Aaaand breath. If I gave you the impression that I have been doing nothing but working, then you, my dear friend, are sorely mistake; as an arts student my problem is with having any work to do at all (although fear not there will be none of us left when Danger Dave Cameron is through with us). Anyhoo this means that I have taken a couple of cheeky trips to the beach in the last week, which have not been that exciting although there have been a couple of weirdos who particularly caught the eye including a guy wearing what appeared to be a nappy. I also went out on Saturday along the coast to a much nicer (although much more touristy) section of Spanish coast to a bar made of ice – it was, I apologise, cool, but it turns out shot glasses made of ice do not retain tequila all that well (never say you do not learn anything from this blog!)

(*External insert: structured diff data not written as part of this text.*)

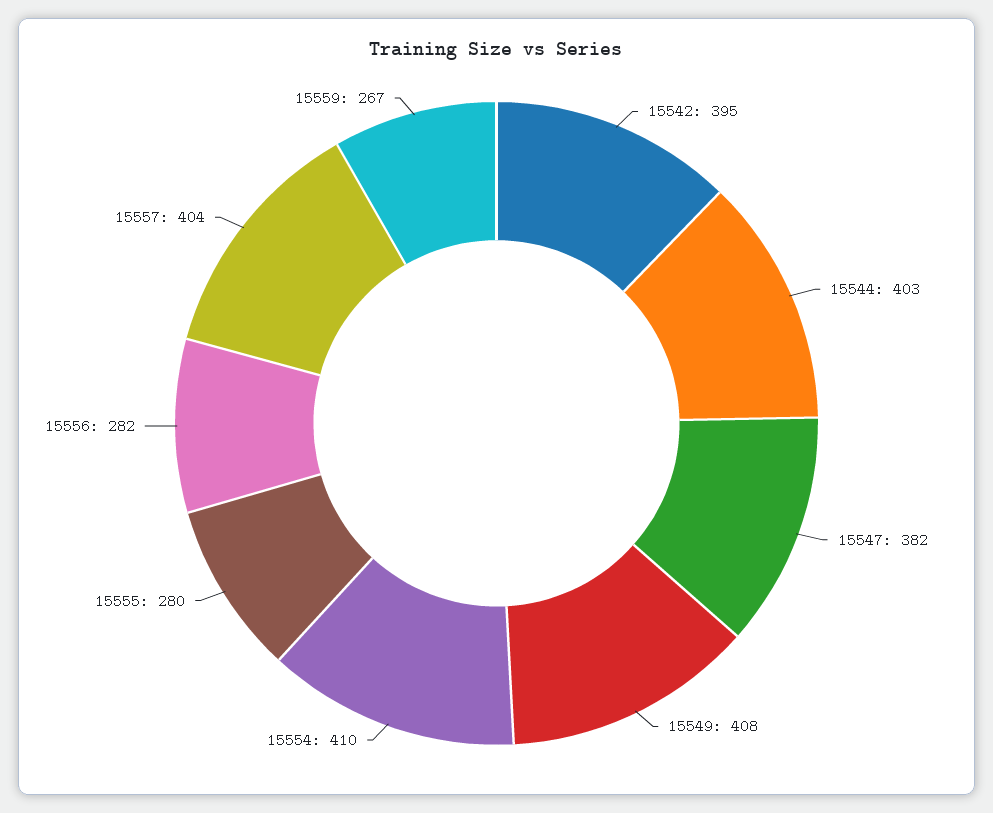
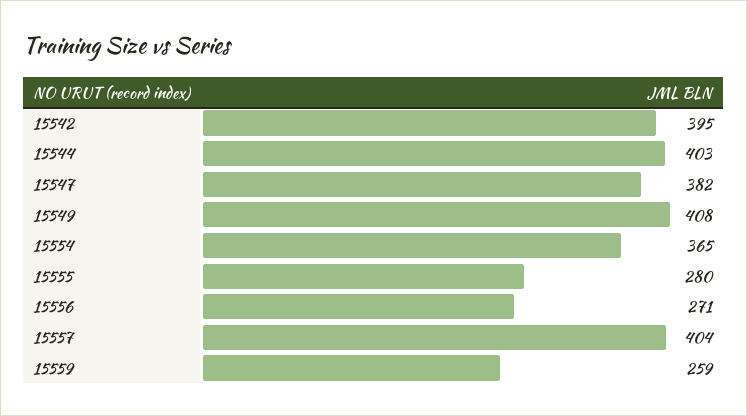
  {
    "15542": 395,
    "15544": 403,
    "15547": 382,
    "15549": 408,
-   "15554": 410,
+   "15554": 365,
    "15555": 280,
-   "15556": 282,
+   "15556": 271,
    "15557": 404,
-   "15559": 267
+   "15559": 259
  }

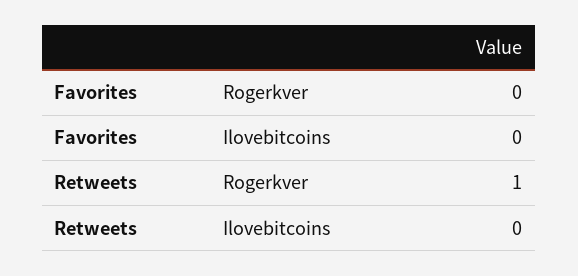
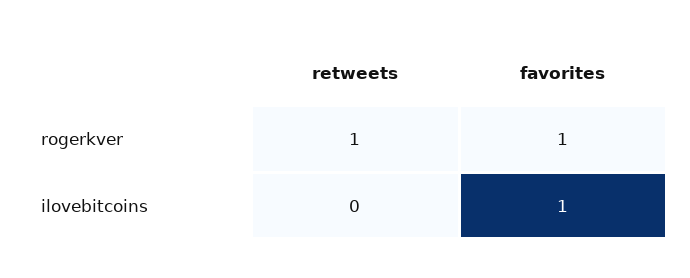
  {
    "Favorites": {
-     "Rogerkver": 0,
+     "Rogerkver": 1,
-     "Ilovebitcoins": 0
+     "Ilovebitcoins": 1
    },
    "Retweets": {
      "Rogerkver": 1,
      "Ilovebitcoins": 0
    }
  }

I leave you, although I have found this eruption of complaints to be a tremendously therapeutic experience, with a small episode from my way home from university today when a girl on the bus kept giving me strange looks (positive or negative I could not tell). Eventually I could take it no longer and asked if I could help her with anything – turns out the bag of frozen prawns I had bought from the supermarket and then forgotten about had thawed and was leaking stinking fish water everywhere. I believe there is an expression which will soon be following ‘lol’ into the dictionary which goes something along the lines of fml. Roll on the holidays!